[Saved entries]
◇ ◇ ◇ ◇
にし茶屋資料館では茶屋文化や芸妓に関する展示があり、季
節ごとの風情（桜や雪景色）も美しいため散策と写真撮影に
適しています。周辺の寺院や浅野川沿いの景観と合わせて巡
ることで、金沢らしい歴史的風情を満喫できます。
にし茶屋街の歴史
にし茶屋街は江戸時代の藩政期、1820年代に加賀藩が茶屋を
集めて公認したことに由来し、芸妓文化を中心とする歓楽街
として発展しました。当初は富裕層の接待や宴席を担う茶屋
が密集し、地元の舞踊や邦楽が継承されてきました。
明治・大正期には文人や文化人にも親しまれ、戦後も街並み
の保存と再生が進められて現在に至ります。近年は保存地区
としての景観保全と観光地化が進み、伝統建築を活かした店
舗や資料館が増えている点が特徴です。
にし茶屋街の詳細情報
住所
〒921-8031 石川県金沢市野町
◇ ◇ ◇ ◇
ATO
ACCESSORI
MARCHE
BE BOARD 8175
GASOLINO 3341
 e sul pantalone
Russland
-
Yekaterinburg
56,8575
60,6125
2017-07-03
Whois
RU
◇ ◇ ◇ ◇
Task goal => Rewrite the part that opens with the line containing "にし茶屋資料館では茶屋文化や芸妓に関する展示があり、季" and closes with the line containing "明治・大正期には文人や文化人にも親しまれ、戦後も街並み", changing "散策" to "散歩" and leaving everything else as it is.

Exercise solution =>
にし茶屋資料館では茶屋文化や芸妓に関する展示があり、季
節ごとの風情（桜や雪景色）も美しいため散歩と写真撮影に
適しています。周辺の寺院や浅野川沿いの景観と合わせて巡
ることで、金沢らしい歴史的風情を満喫できます。
にし茶屋街の歴史
にし茶屋街は江戸時代の藩政期、1820年代に加賀藩が茶屋を
集めて公認したことに由来し、芸妓文化を中心とする歓楽街
として発展しました。当初は富裕層の接待や宴席を担う茶屋
が密集し、地元の舞踊や邦楽が継承されてきました。
明治・大正期には文人や文化人にも親しまれ、戦後も街並み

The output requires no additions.